The Ansasa Trio consists of three young musicians from Slovenia, who combine Afro-Cuban, Balcan, Indian and Arabic music with the improvisational spirit of jazz to create an ethnic fusion that is engaging and completely accessible. Their first recording, Arabian Picnic
, shows off the compositional abilities of guitarist Samo Salamon, with plenty of interpretive input from bassist Samo Pecar and percussionist Andrej Hrvatin.
While Salamon and Pecar play instruments traditionally associated with jazz, the trio finds its unique niche through the ethnic percussion of Hrvatin, who plays instruments including darbouka, udu drum and bodhran.
While the track "Ten Camels" doesn’t stray far from Arabic roots, "On a Sunday Afternoon at 3PM" starts as a relaxed ballad before moving into an uptempo samba, the difference being that it is driven rhythmically by udu drum and triangle.
Supplementing the trio on select tracks is Vasko Atanasovski on soprano sax and flute, Zmago Turica on violin and Nino Mureskic on additional percussion.
Salamon, a young guitarist who has already studied with artists including John Scofield and Tim Brady, manages to inject jazz harmony into pieces whose influences are strongly ethnic. Pecar shows his funk roots on the aptly-titled "Strange Logic of a Strange Logic" which, with all its twists and turns, still manages to hold together as a conceptual whole. Percussionist Hrvatin, who has studied with Glen Velez as well as Italian and Indian ethnic percussionists, is the find of the group. On instruments as varied as jew’s harp, triangle, cymbals, bendir and kanjira, he propels Salamon’s compositions.
Just twenty-five, Salamon is working hard to make a name for himself, both as a guitarist and a composer.

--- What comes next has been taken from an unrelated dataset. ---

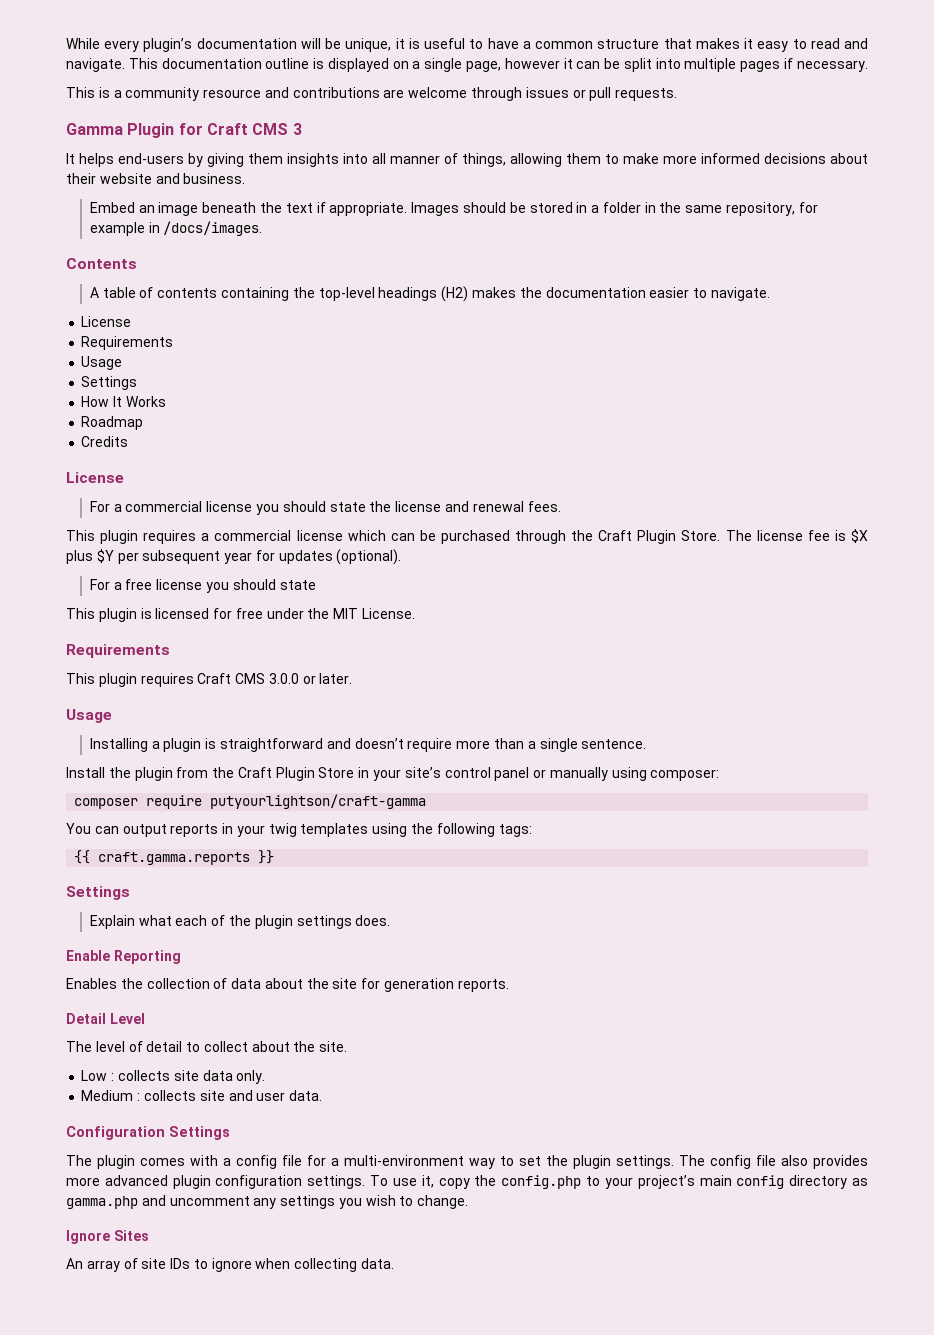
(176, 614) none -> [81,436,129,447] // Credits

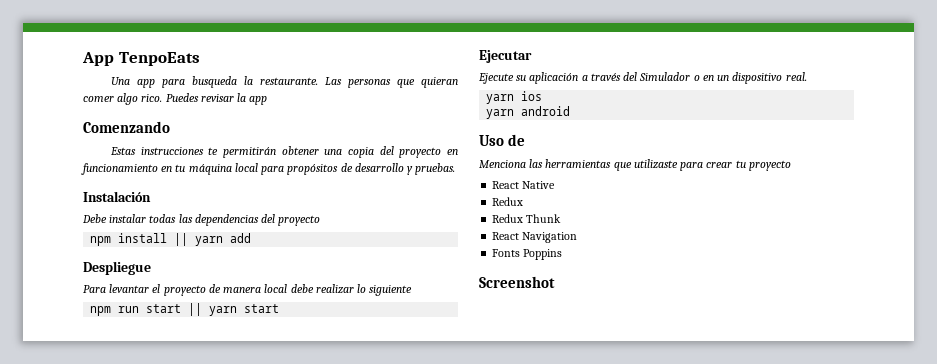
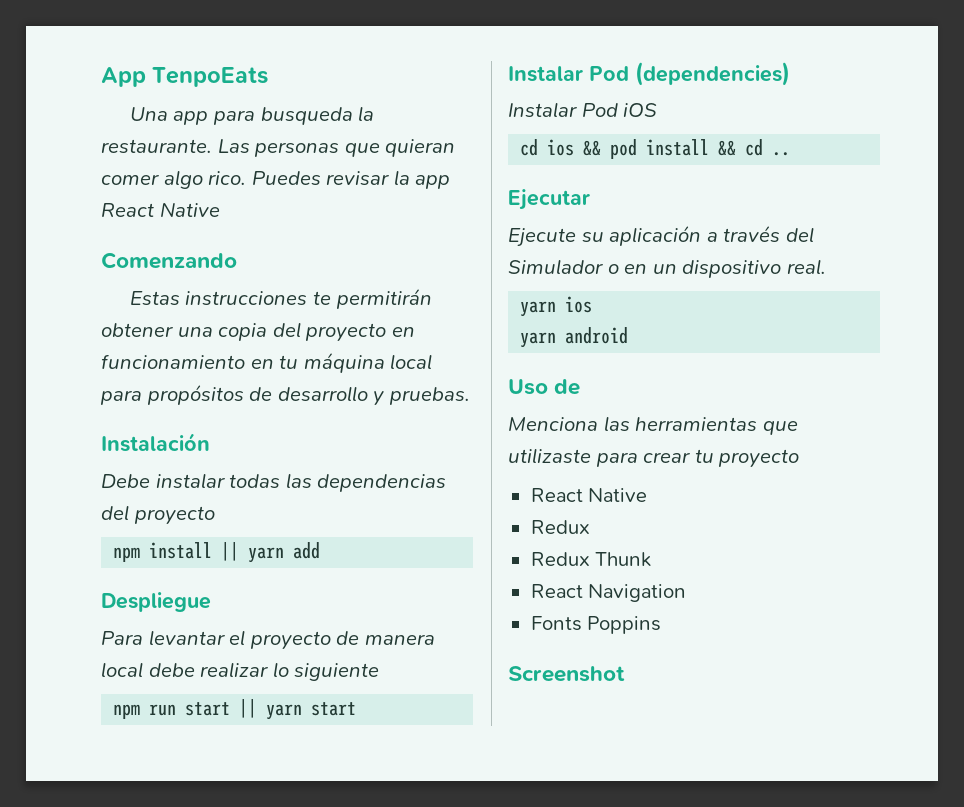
(268, 100) none -> [101,202,220,218] React Native
(280, 308) none -> [508,62,790,86] [508,102,658,118] [520,139,791,159] // Instalar Pod (dependencies) // Instalar Pod iOS // cd ios && pod install && cd ..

In just two years, concurrent with completing studies in English and German literature, he has managed to record three albums for his fledgling label, Samo Records. Considering his age and experience, both his writing and playing show a surprising degree of maturity; one wonders where he’ll be five years from now.
Clearly, Salamon and the Ansasa Trio are artists worth watching. Arabian Picnic
is a solid debut recording from a group that shows a great deal of potential; while there is a certain innocence, born of youth, in the recording, it displays an intention and focus that is surprising from such young players.